Over the next few days I received something like close to 2 dozen unsolicited phone calls. Coincidence? I think not. I guess they turned around and sold my phone number.
Despite being on do not call lists, we both still get solicitation calls. What unsettles me that is now I'm getting "senior citizen" calls. I keep wondering what lists they're buying that reflect my age? Grrrr.
My father has a sense of humor, at least for these calls. Sometimes he pretends he can't understand the caller (which isn't unusual given that so many of them have nonAmerican accents), or he mumbles or sings until they give up. We used to use whistles but now neither of us can find them.
What I want to do is get a submarine horn from the Army-Navy surplus store and blow it every time I get a solicitation call. But many of them are robo-calls, so that wouldn't even help.
It's like being bombarded with solicitors - phone, mail box, door-to-door (although my no soliciting signs have stopped most of that except for politicians).
For those of you who are trying to monitor online activity, you really have my sympathy. My mother was never computer savvy, and a long time ago she mentioned having trouble w/her internet connection, and as time has gone on, she seems to have forgotten all about online ordering and emailing. I check her email account regularly, and she has gotten phishing emails that are very convincing, which is just scary.
I don't live with her, so her mail comes to me now. I forwarded it last fall, and did change of addresses for all of her accounts. That took quite a bit of time, but it was necessary.

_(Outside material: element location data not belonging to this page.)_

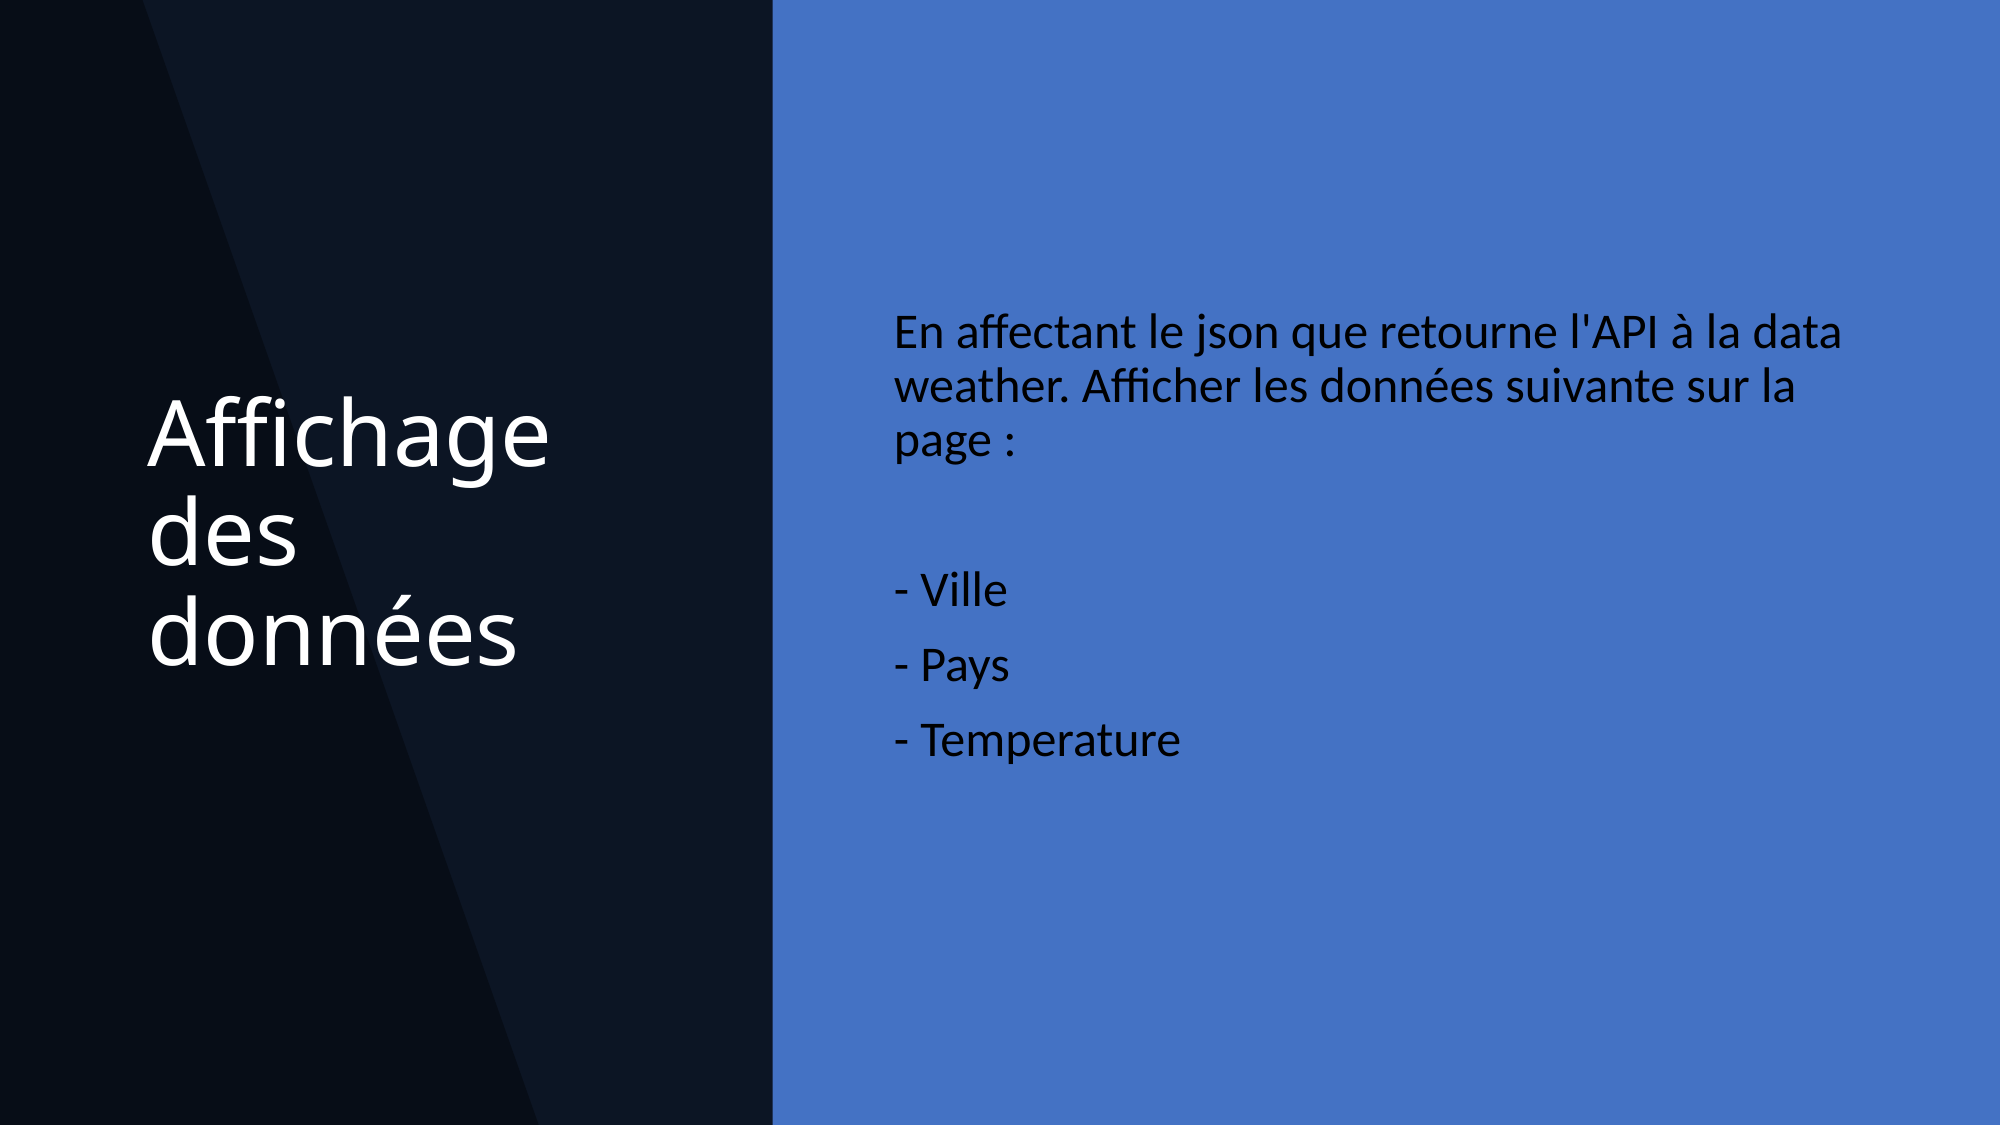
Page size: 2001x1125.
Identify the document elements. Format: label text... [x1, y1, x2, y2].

list En affectant le json que retourne l'API à la data weather. Afficher les données suivante sur la page : - Ville - Pays - Temperature [878, 104, 1868, 968]
text_box [0, 0, 2000, 1125]
title Affichage des données [131, 104, 671, 968]
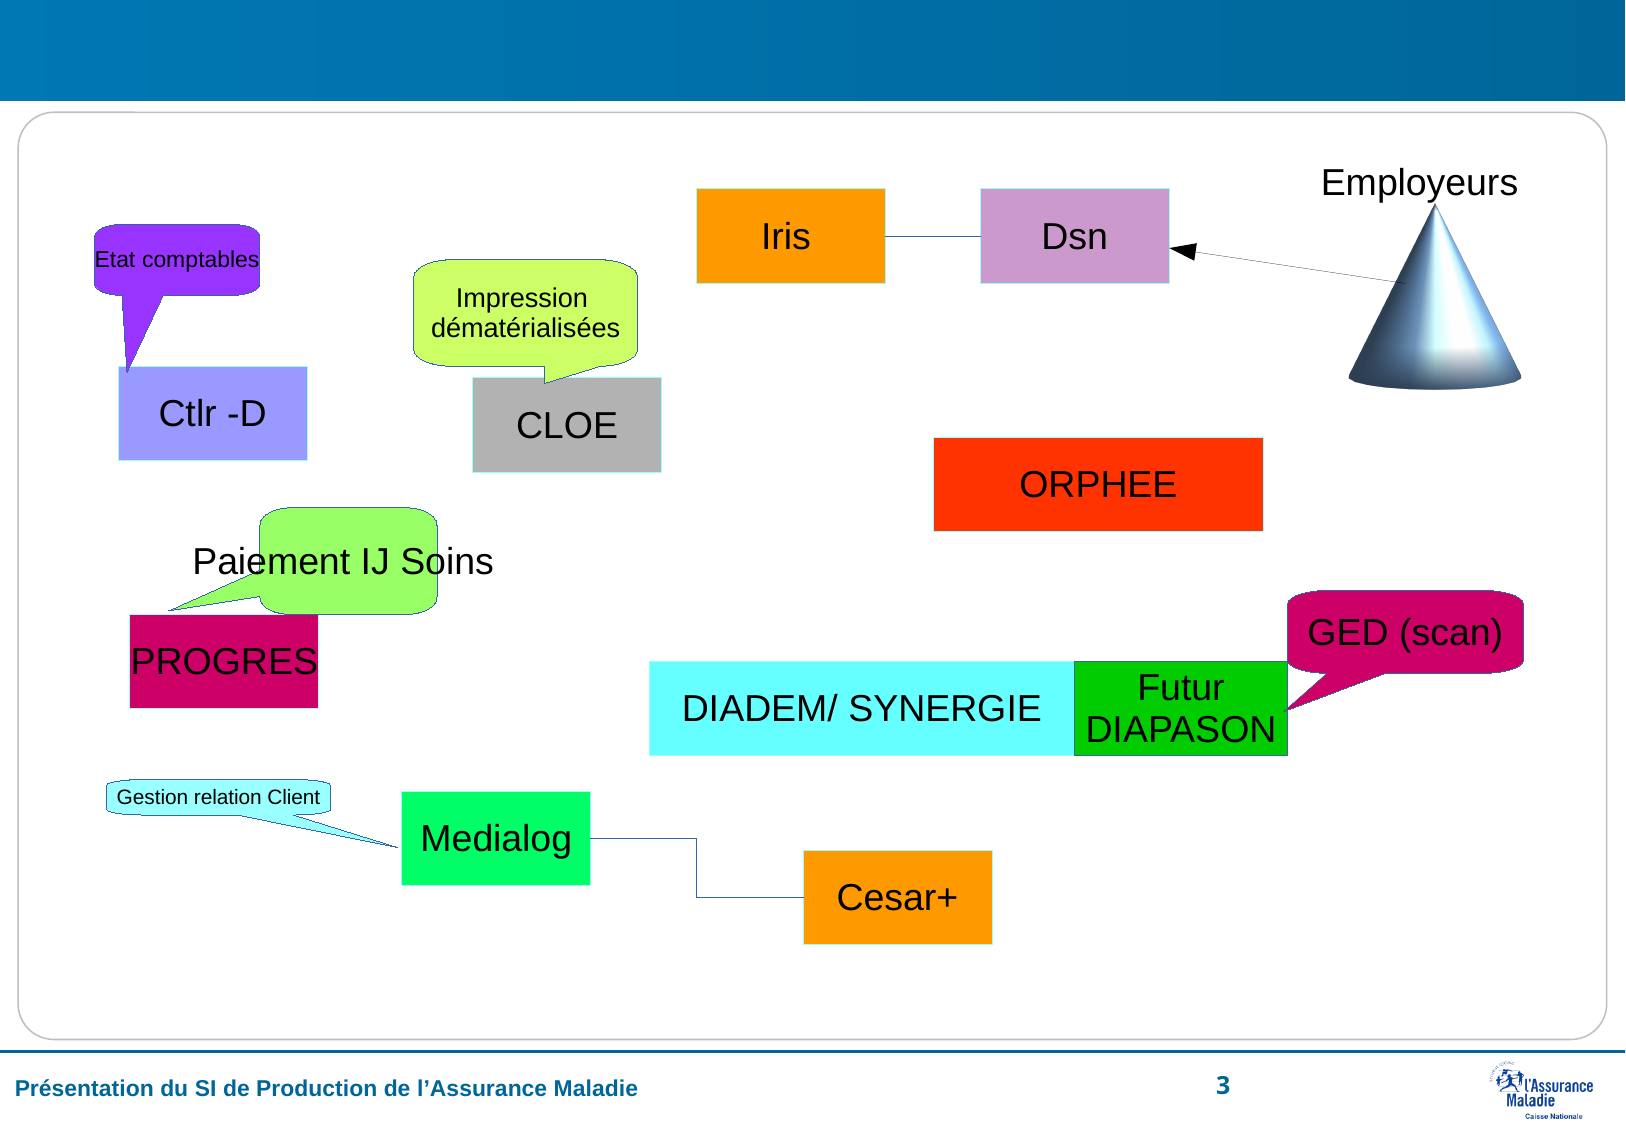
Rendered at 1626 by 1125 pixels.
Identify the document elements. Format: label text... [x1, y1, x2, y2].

text_box CLOE [472, 377, 662, 473]
picture [1484, 1056, 1595, 1120]
text_box Medialog [401, 791, 591, 886]
text_box Gestion relation Client [106, 779, 398, 848]
text_box Ctlr -D [118, 366, 308, 461]
text_box DIADEM/ SYNERGIE [649, 661, 1074, 756]
text_box Futur DIAPASON [1074, 661, 1288, 756]
text_box Etat comptables [94, 224, 260, 373]
text_box PROGRES [129, 614, 319, 709]
text_box Cesar+ [803, 850, 993, 945]
text_box Employeurs [1306, 153, 1625, 253]
text_box ORPHEE [933, 437, 1264, 532]
text_box Paiement IJ Soins [168, 507, 438, 615]
text_box GED (scan) [1283, 590, 1524, 712]
text_box Dsn [980, 188, 1170, 284]
text_box Iris [696, 188, 886, 284]
text_box Impression dématérialisées [413, 259, 638, 384]
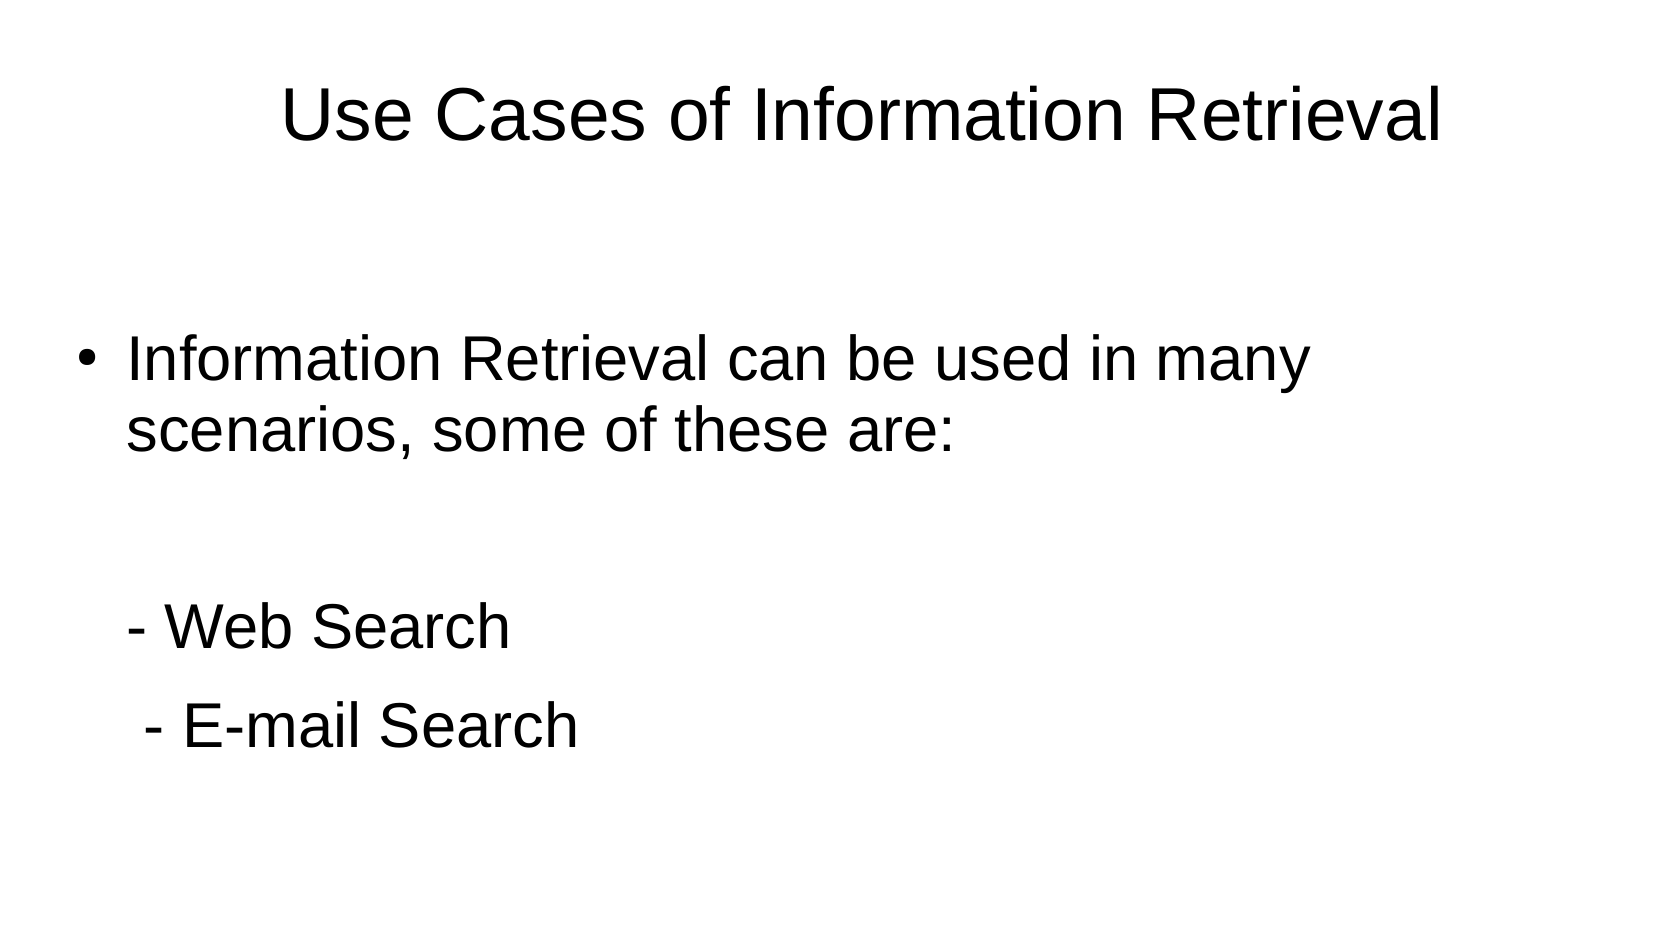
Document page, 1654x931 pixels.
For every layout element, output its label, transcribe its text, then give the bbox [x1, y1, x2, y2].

title Use Cases of Information Retrieval [82, 37, 1571, 193]
list Information Retrieval can be used in many scenarios, some of these are: - Web Search - E-mail Search [59, 224, 1548, 764]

I also submitted the requests to get her off of all the junk mail lists and put her on the Do Not Call Registry. This doesn't prevent the charities from reaching her, however. It's AWFUL, how many donation requests she receives in the mail. I know many are legit, but it feels like vultures swarming everytime I open the mailbox.
She did manage to get herself a bunch of magazine subscriptions recently, so I forward them onto her, but flip through the magazines and remove the subscription cards beforehand. And I don't forward her catalogs anymore.
And yes, I have email alerts for her credit card transactions, and check her banking several times a week.
I tell ya, it's a part time job of its own.